***** Listing *****
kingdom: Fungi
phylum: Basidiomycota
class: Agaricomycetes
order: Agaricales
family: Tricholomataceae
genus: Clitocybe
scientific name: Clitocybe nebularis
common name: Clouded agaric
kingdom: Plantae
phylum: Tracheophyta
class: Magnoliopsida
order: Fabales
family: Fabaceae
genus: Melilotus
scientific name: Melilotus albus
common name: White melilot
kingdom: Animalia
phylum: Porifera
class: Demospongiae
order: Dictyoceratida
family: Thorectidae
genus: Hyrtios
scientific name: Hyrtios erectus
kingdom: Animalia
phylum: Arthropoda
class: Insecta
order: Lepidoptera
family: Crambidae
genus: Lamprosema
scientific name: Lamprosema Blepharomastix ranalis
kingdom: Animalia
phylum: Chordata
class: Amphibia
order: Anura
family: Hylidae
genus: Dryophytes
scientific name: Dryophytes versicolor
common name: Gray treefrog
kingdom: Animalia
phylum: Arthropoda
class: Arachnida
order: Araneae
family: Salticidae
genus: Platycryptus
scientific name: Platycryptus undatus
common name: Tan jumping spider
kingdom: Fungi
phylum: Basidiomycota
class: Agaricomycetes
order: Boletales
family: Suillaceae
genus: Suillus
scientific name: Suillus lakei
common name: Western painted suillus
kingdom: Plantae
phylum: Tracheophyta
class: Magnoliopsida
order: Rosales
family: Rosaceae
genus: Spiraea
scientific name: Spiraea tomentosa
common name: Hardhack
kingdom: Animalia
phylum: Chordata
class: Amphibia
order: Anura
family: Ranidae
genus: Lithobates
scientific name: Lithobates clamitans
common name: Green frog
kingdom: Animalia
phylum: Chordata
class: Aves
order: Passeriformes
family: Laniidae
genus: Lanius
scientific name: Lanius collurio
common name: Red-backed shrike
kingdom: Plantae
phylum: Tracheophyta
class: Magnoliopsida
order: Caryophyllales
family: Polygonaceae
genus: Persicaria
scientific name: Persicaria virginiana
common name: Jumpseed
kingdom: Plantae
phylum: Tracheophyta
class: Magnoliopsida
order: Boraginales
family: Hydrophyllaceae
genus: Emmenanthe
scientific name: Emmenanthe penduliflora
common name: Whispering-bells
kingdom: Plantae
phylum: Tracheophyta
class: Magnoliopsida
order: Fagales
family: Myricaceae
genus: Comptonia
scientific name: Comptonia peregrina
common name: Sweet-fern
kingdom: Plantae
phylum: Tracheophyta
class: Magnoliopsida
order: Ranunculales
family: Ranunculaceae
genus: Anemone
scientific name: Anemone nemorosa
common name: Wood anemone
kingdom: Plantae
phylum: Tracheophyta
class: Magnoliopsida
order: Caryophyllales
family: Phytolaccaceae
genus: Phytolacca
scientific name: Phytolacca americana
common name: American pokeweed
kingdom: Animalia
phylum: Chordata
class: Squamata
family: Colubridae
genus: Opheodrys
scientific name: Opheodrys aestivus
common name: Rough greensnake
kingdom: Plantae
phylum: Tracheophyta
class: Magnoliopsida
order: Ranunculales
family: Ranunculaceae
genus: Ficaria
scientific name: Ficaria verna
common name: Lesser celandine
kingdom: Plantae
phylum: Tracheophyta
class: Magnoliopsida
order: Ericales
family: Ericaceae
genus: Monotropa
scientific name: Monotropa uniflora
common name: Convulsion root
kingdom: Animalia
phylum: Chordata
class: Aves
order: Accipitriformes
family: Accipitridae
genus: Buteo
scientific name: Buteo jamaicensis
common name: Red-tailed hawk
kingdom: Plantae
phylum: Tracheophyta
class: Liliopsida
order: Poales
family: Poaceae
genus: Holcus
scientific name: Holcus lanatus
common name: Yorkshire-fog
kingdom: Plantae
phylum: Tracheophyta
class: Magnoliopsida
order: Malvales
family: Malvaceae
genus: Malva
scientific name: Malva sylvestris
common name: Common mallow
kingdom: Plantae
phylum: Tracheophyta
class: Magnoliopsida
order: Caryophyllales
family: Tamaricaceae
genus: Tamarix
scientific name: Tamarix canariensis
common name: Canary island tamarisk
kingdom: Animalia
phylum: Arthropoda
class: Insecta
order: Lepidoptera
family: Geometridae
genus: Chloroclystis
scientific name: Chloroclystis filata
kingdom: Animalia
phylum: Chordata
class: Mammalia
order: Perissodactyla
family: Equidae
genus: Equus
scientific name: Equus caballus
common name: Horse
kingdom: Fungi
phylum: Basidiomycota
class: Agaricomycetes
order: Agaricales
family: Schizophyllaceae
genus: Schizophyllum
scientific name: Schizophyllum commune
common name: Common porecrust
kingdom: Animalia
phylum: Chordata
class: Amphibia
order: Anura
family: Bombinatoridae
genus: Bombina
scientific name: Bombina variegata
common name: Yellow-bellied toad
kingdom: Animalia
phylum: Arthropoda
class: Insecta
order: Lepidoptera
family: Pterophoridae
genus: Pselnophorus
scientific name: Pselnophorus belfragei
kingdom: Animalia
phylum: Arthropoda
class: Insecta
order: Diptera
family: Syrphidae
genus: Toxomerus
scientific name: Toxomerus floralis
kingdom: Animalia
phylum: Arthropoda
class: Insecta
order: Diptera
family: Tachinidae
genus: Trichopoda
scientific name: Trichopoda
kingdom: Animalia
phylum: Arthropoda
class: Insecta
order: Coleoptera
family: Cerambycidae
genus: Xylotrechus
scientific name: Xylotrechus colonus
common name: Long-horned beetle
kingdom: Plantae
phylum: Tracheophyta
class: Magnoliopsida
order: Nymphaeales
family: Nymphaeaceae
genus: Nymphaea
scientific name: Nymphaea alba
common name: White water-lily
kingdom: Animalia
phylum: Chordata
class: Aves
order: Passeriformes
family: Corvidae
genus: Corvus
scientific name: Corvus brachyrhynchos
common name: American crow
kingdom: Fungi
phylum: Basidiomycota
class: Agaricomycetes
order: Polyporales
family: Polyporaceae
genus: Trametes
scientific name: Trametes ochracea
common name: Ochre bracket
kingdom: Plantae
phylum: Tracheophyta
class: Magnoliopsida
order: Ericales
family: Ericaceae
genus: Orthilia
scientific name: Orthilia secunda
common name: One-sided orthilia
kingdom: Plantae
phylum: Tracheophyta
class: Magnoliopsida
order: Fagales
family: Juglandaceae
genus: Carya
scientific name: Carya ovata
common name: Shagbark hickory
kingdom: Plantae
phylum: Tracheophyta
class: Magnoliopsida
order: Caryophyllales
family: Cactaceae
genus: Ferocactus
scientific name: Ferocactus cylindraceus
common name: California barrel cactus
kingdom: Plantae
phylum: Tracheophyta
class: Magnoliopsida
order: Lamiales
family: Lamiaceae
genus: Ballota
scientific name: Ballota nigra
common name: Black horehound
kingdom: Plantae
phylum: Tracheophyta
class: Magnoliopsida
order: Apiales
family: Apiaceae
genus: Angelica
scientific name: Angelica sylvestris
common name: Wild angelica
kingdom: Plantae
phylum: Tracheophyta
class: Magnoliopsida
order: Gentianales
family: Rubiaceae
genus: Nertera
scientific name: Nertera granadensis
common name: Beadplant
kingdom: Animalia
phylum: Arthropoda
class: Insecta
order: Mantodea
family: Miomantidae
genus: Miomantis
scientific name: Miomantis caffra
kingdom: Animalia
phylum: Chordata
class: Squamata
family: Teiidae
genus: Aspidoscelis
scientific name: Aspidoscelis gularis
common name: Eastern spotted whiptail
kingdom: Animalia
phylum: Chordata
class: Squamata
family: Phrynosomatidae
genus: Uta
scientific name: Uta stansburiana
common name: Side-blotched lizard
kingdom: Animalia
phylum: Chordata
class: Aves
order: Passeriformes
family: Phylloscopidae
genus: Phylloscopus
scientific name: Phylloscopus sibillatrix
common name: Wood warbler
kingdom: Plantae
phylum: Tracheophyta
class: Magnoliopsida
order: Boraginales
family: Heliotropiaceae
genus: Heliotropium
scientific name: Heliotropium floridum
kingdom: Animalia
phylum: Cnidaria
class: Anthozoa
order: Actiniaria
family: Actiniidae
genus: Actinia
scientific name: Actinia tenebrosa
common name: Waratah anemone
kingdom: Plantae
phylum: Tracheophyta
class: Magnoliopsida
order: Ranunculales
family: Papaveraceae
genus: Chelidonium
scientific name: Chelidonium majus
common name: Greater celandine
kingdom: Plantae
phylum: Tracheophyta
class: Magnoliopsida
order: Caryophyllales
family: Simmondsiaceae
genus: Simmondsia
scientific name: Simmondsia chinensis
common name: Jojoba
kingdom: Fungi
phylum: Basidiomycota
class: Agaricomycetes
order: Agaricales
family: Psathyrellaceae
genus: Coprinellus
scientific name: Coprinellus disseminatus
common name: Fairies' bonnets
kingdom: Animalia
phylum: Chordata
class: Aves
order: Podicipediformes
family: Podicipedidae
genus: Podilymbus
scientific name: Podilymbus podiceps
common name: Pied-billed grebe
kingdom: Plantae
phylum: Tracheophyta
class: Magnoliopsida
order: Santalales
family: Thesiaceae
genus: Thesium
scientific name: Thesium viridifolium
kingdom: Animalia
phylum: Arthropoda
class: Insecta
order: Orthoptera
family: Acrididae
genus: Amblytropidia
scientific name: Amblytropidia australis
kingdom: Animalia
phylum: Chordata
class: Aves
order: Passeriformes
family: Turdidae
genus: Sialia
*****
- [Problem to work on]:
Copy out the lines of the material above unchanged, everything from the line containing "family: Phytolaccaceae" down to the line containing "order: Poales", including both of those lines.

- [Output below]:
family: Phytolaccaceae
genus: Phytolacca
scientific name: Phytolacca americana
common name: American pokeweed
kingdom: Animalia
phylum: Chordata
class: Squamata
family: Colubridae
genus: Opheodrys
scientific name: Opheodrys aestivus
common name: Rough greensnake
kingdom: Plantae
phylum: Tracheophyta
class: Magnoliopsida
order: Ranunculales
family: Ranunculaceae
genus: Ficaria
scientific name: Ficaria verna
common name: Lesser celandine
kingdom: Plantae
phylum: Tracheophyta
class: Magnoliopsida
order: Ericales
family: Ericaceae
genus: Monotropa
scientific name: Monotropa uniflora
common name: Convulsion root
kingdom: Animalia
phylum: Chordata
class: Aves
order: Accipitriformes
family: Accipitridae
genus: Buteo
scientific name: Buteo jamaicensis
common name: Red-tailed hawk
kingdom: Plantae
phylum: Tracheophyta
class: Liliopsida
order: Poales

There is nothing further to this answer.